Geigerzähler schlägt aus
2018 stimmt die Schweiz über die «Vollgeld-Initative» ab. Die Schweizerische Nationalbank hat Bedenken. Ein Vollgeldsystem bestehe heute in keinem Land, würde einen radikalen Umbau des heutigen Finanzsystems bedingen und sei ein unnötiges und gefährliches Experiment. Mitinitiant Dr. Reinhold Harringer, ehemaliger Leiter städtisches Finanzamt St.Gallen, widerspricht.

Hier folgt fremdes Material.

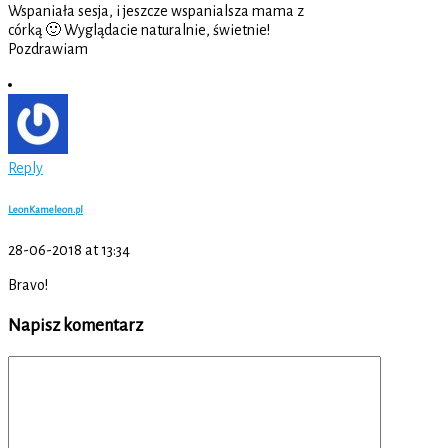
Wspaniała sesja, i jeszcze wspanialsza mama z
córką 🙂 Wyglądacie naturalnie, świetnie!
Pozdrawiam
Reply
LeonKameleon.pl
28-06-2018 at 13:34
Bravo!
Napisz komentarz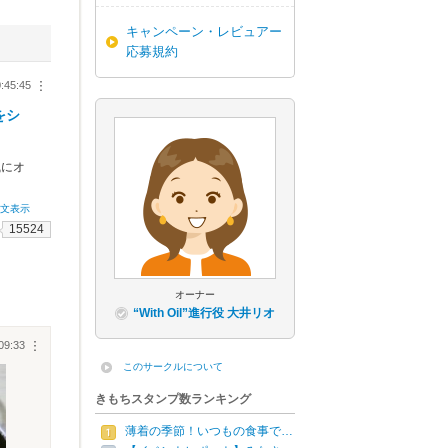
キャンペーン・レビュアー
応募規約
:45:45
︙
をシ
風にオ
全文表示
15524
オーナー
“With Oil”進行役 大井リオ
09:33
︙
このサークルについて
きもちスタンプ数ランキング
薄着の季節！いつもの食事で…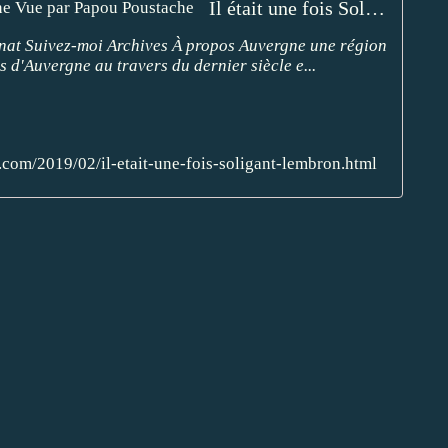
Il était une fois Solignat Lembron - L'Auvergne Vue par Papou Poustache
gnat Suivez-moi Archives À propos Auvergne une région
s d'Auvergne au travers du dernier siècle e...
com/2019/02/il-etait-une-fois-soligant-lembron.html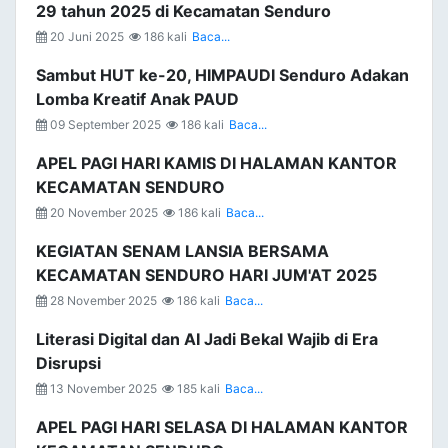
29 tahun 2025 di Kecamatan Senduro
20 Juni 2025
186 kali
Baca...
Sambut HUT ke-20, HIMPAUDI Senduro Adakan
Lomba Kreatif Anak PAUD
09 September 2025
186 kali
Baca...
APEL PAGI HARI KAMIS DI HALAMAN KANTOR
KECAMATAN SENDURO
20 November 2025
186 kali
Baca...
KEGIATAN SENAM LANSIA BERSAMA
KECAMATAN SENDURO HARI JUM'AT 2025
28 November 2025
186 kali
Baca...
Literasi Digital dan AI Jadi Bekal Wajib di Era
Disrupsi
13 November 2025
185 kali
Baca...
APEL PAGI HARI SELASA DI HALAMAN KANTOR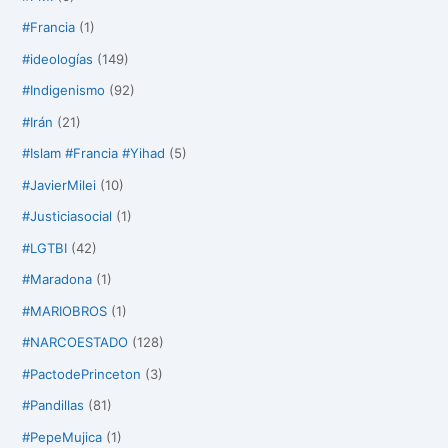
#Francia
(1)
#ideologías
(149)
#Indigenismo
(92)
#Irán
(21)
#Islam #Francia #Yihad
(5)
#JavierMilei
(10)
#Justiciasocial
(1)
#LGTBI
(42)
#Maradona
(1)
#MARIOBROS
(1)
#NARCOESTADO
(128)
#PactodePrinceton
(3)
#Pandillas
(81)
#PepeMujica
(1)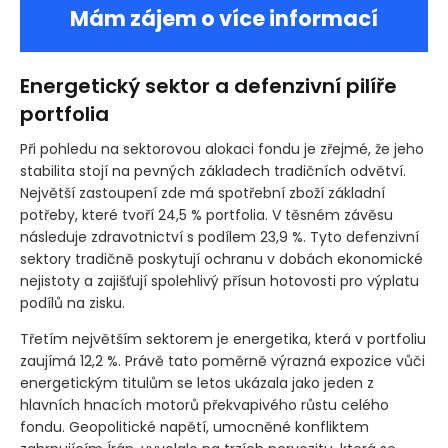
Mám zájem o více informací
Energetický sektor a defenzivní pilíře
portfolia
Při pohledu na sektorovou alokaci fondu je zřejmé, že jeho
stabilita stojí na pevných základech tradičních odvětví.
Největší zastoupení zde má spotřební zboží základní
potřeby, které tvoří 24,5 % portfolia. V těsném závěsu
následuje zdravotnictví s podílem 23,9 %. Tyto defenzivní
sektory tradičně poskytují ochranu v dobách ekonomické
nejistoty a zajišťují spolehlivý přísun hotovosti pro výplatu
podílů na zisku.
Třetím největším sektorem je energetika, která v portfoliu
zaujímá 12,2 %. Právě tato poměrně výrazná expozice vůči
energetickým titulům se letos ukázala jako jeden z
hlavních hnacích motorů překvapivého růstu celého
fondu. Geopolitické napětí, umocněné konfliktem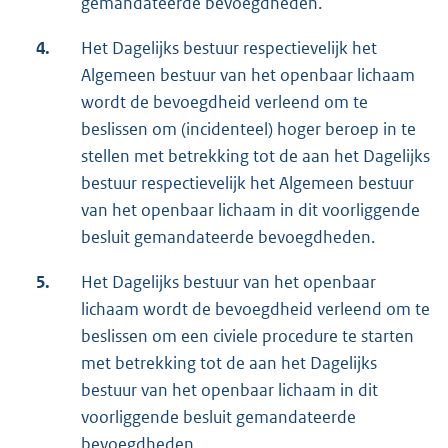
gemandateerde bevoegdheden.
4.
Het Dagelijks bestuur respectievelijk het
Algemeen bestuur van het openbaar lichaam
wordt de bevoegdheid verleend om te
beslissen om (incidenteel) hoger beroep in te
stellen met betrekking tot de aan het Dagelijks
bestuur respectievelijk het Algemeen bestuur
van het openbaar lichaam in dit voorliggende
besluit gemandateerde bevoegdheden.
5.
Het Dagelijks bestuur van het openbaar
lichaam wordt de bevoegdheid verleend om te
beslissen om een civiele procedure te starten
met betrekking tot de aan het Dagelijks
bestuur van het openbaar lichaam in dit
voorliggende besluit gemandateerde
bevoegdheden.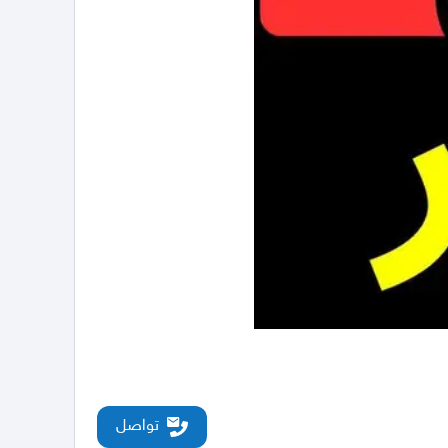
تواصل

Geldprobleme Hans Geiger, emeritierter Bankenprofesor aus Zürich, gehört zu den vehementesten Gegnern der Initiative. Er ortet sogar Parallelen zum «Kommunistischen Manifest» von Marx und Engels. «Hinter dieser Inititative steht eine Ideologie, die weder liberal noch modern ist, sondern extrem etatistisch, in mancher Beziehung marxistisch.» Es stehe etwa im Abstimmungstext, dass die «Zentralisation des Kredits in den Händen des Staats durch eine Nationalbank mit Staatskapital und ausschliesslichem Monopol» gefordert sei. Die Gegner reden von einer «radikalen» Änderung. Doch Reinhold Harringer, Mitinitiant der Initiative, widerspricht: «Die heutige Zwitterstellung der Zahlungskonten ist rechtlich ein Unding. Die Zahlungskonten der Kunden nur zu verwalten, ist technisch kein Problem: Die Banken führen auch Wertschriftenkonten für ihre Kunden. Der Zahlungsverkehr wird in den nächsten Jahren durch neue Technologien, viel weniger durch die Vollgeld-Initiative beeinflusst. Banken sollen nur noch Geld verleihen, welches sie von Dritten bekommen haben: Damit kehren wir zum traditionellen Bankverhalten zurück – wo ist da die radikale Änderung?» Sein Fazit: Die Vollgeld-Initiative sei nicht radikal, sondern eine Besinnung auf das traditionelle Bankgeschäft: Banken sollten Geld verleihen, vermitteln, aber nicht selber schaffen. Dies sei Aufgabe der SNB.
Gefährliches Element
Die Initiative sei ein «unnötiges und gefährliches Experiment», meinen die Gegner. Hans Geiger stimmt dem zu. «Bankkunden müssten mit ihrem Geld anstelle der Steuerzahler den Staat finanzieren. Würde die SNB nur ein Viertel des neu erhaltenen Sichtgeldes verschenken, wäre sie eine «Banca Rotta», hätte mehr Schulden als Anlagen, ein negatives Eigenkapital: Leergeld statt Vollgeld. Und skurrilerweise wäre das erste Todesopfer der Initiative die Postfinance. Sie ist der grösste Anbieter von Sichtgeldern und Zahlungsverkehr.» Die SNB tue so, als ob wir heute keine Risiken hätten und die heutige Situation nicht auch ein Experiment mit unklarem Ausgang wäre, meint hingegen Reinhold Harringer. Dabei führe die heutige Methode der Geldschöpfung zu einer immer höheren Verschuldung der Gesellschaft. In der Schweiz seien die Hypothekarschulden im internationalen Vergleich sehr hoch. Der SNB würden aber die notwendigen Instrumente fehlen, um eine Deflation wirkungsvoll zu bekämpfen. Die Zinspolitik funktioniere nicht mehr, zeigt sich Harringer überzeugt.
Kein anderes Land?
Das heutige System habe sich nicht durchgesetzt, weil es gut ist, sondern weil die Banken weltweit eine sehr starke Stellung hätten. Die Kommissionen des Nationalrates und des Ständerates hätten die Vollgeld-Initiative unter anderem mit dem Hinweis abgelehnt, dass die Vollgeld-Initiative die Finanzkrise 2008 nicht hätte verhindern können. Dieses Argument sei reine Polemik: Es sei offensichtlich und völlig unbestritten, dass ein Vollgeld-System allein in der Schweiz die in den USA aufgebaute Blase nicht hätte verhindern können. Was heisst das jetzt alles? «Das wird die Zukunft weisen. Aus Sicht vieler Fachleute sind die Eigenkapitalvorschriften nach wie vor ungenügend», so Reinhold Harringer. Hans Geiger hat grundsätzliche Probleme: «Bankkunden müssten mit ihrem Geld anstelle der Steuerzahler den Staat finanzieren.» Die Initianten würden aber sehr professionell vorgehen.
Das sieht man auch bei einer e-mail-aktion, die Geiger erreicht hat. Dabei werden die Leute aufgefordert, Nationalräten im betreffenden Kanton eine individuelle Mail zu schreiben. Mit der Bitte, die Vollgeld-Initiative zu unterstützen. Heute wird sie im Nationalrat behandelt.